Concluding that there was nothing wrong with the implementation after a thorough inspection of the code, I started to suspect that the generator might be sending invisible information among themselves in order to aid the reconstruction.

Neural nets tend to be lazy. By enforcing a cycle-consistency loss and assigning a large coefficient to the cycle-consistency loss term, we have let the generator models to focus on minimizing cycle-consistency loss term - by any means necessary. The two generators took the ‘shortcut’ by communicating with each other through high-frequency invisible codes that provide enough information to perfectly repaint the original image.

A paper by Chu et al. 2017 presented at NIPS 2017 Workshop “Machine Deception” clearly shows how these information are hidden by revealing the imperceptible information using adaptive histogram equalization.

cyclegan-steganography Image from “CycleGAN, a Master of Steganography”

Hampering the hidden message by adding noise

The fix for this CycleGAN problem was rather simple; in order to prevent the invisible encoding, a weak random Gaussian noise was overlayed onto the generated images from one generator just before entering the other generator to reconstruct the original images. The generators could not fool us anymore by encoding secret information and had no choice but to generate authentic images as we have wished.

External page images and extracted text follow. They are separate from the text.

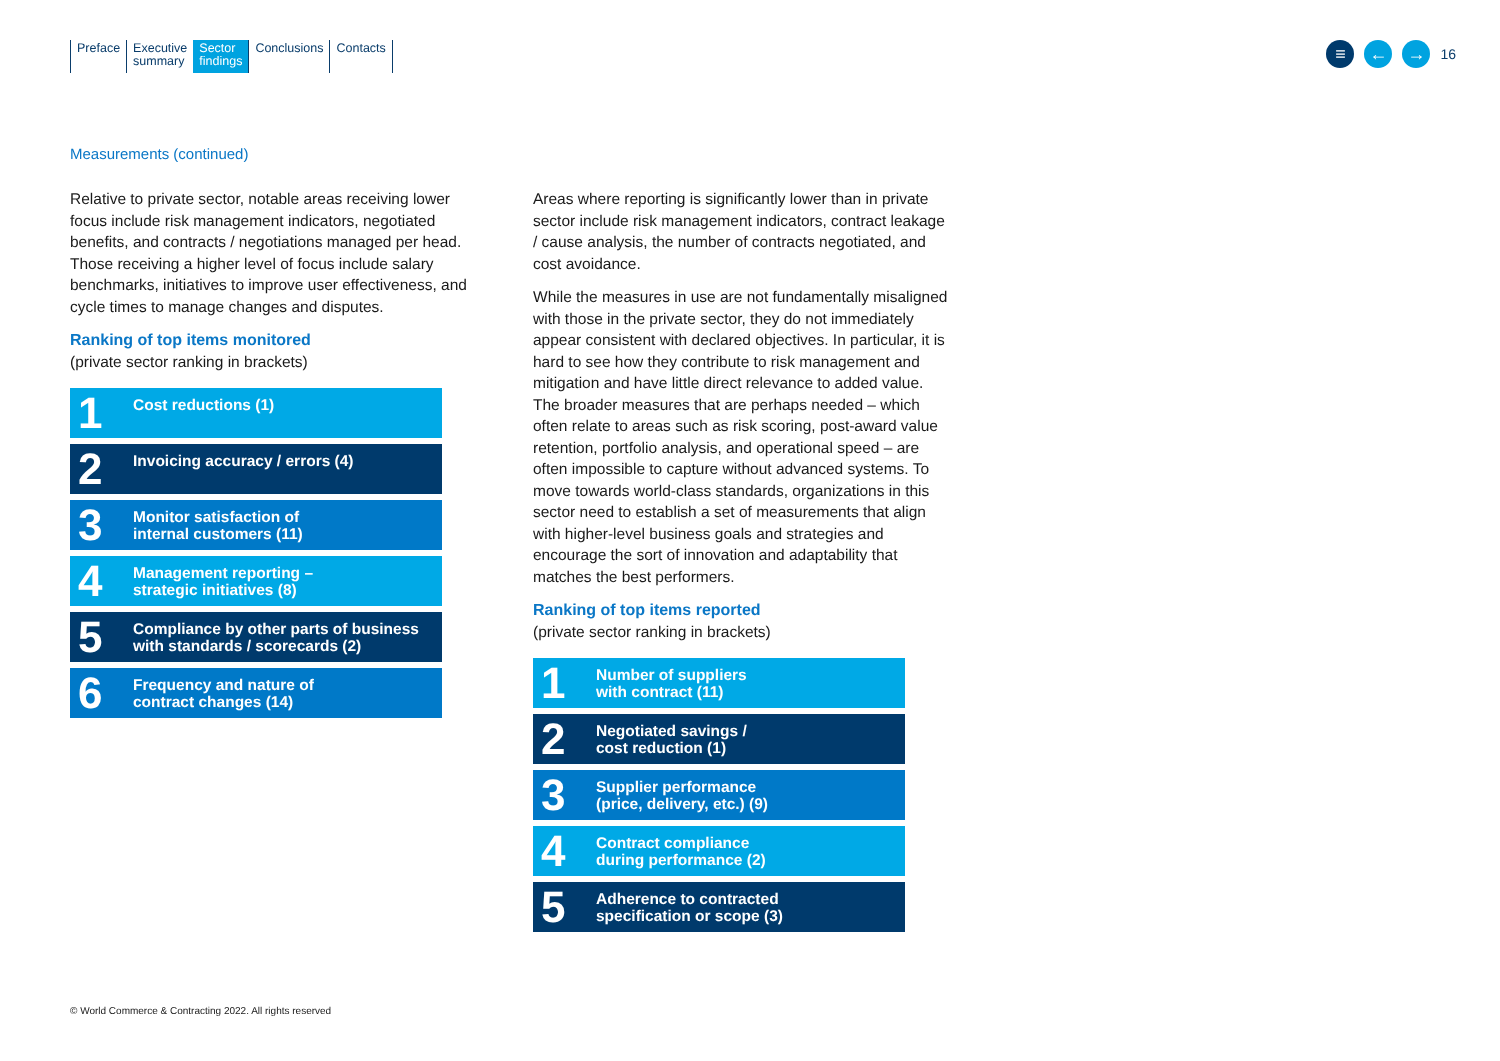Preface Executive
summary
Sector
findings
Conclusions Contacts
≡ ← →
16
Measurements (continued)
Relative to private sector, notable areas receiving lower focus include risk management indicators, negotiated benefits, and contracts / negotiations managed per head. Those receiving a higher level of focus include salary benchmarks, initiatives to improve user effectiveness, and cycle times to manage changes and disputes.
Ranking of top items monitored
(private sector ranking in brackets)
1
Cost reductions (1)
2
Invoicing accuracy / errors (4)
3
Monitor satisfaction of
internal customers (11)
4
Management reporting –
strategic initiatives (8)
5
Compliance by other parts of business
with standards / scorecards (2)
6
Frequency and nature of
contract changes (14)
Areas where reporting is significantly lower than in private sector include risk management indicators, contract leakage / cause analysis, the number of contracts negotiated, and cost avoidance.
While the measures in use are not fundamentally misaligned with those in the private sector, they do not immediately appear consistent with declared objectives. In particular, it is hard to see how they contribute to risk management and mitigation and have little direct relevance to added value. The broader measures that are perhaps needed – which often relate to areas such as risk scoring, post-award value retention, portfolio analysis, and operational speed – are often impossible to capture without advanced systems. To move towards world-class standards, organizations in this sector need to establish a set of measurements that align with higher-level business goals and strategies and encourage the sort of innovation and adaptability that matches the best performers.
Ranking of top items reported
(private sector ranking in brackets)
1
Number of suppliers
with contract (11)
2
Negotiated savings /
cost reduction (1)
3
Supplier performance
(price, delivery, etc.) (9)
4
Contract compliance
during performance (2)
5
Adherence to contracted
specification or scope (3)
© World Commerce & Contracting 2022. All rights reserved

### G and F are generator models
# monet -> photo
gen_photo = G(monet_real)

# monet -> photo -> monet
gaussian_noise = 0.1 * random_normal(gen_photo.size())
monet_reconstructed = F(gen_photo + gaussian_noise)
cycle_fg = l1_loss(monet_real, monet_reconstructed)

monet-noise-added random noise added to generated image

good-cyclegan-generation nicely transformed styles after adding noise during cycle-consistency loss calculation

Conclusion: Don’t get fooled by neural nets

The communication between two generators reminded me of the story about Facebook chatbots that have been shut down when they started communicating using seemingly nonsensical sequence of words. The story became famous due to numerous reports of suspicions about them having “invented a new language in order to elude their human masters”.

The case of CycleGANs show that small leak in the design for loss function might provide the means for neural nets to exploit and elude us. If the Facebook chatbots did invent a new language, it might be because inventing a new language was the proper, efficient way to optimize whatever training loss they were trained on. It is a somewhat common phenomenon that neural nets seem to be training properly looking by the metrics such as accuracy and training error, but does not actually behave as we want them to. As Andrej Karpathy points out in his post on neural net training recipe, “neural nets fails silently” and the errors are logical. However, in situations when training losses actually drop, neural nets might not be failing, but rather succeeding enormously just on whatever they are told to do. The faults are on humans that told them what to. For example, an autoregressive model simply learns the identity function due to the “off-by-one bug”, a human mistake, because that is the easiest way to achieve the goal.

When your model does not behave as you have expected but the numbers tell otherwise, look for the symptoms of neural nets “fooling” you, and think about what part of the design might be amended. It could be adding a noise, adding other types of regularizer, manipulating input data, or even changing the loss function completely. Be smart and don’t let the neural nets fool you!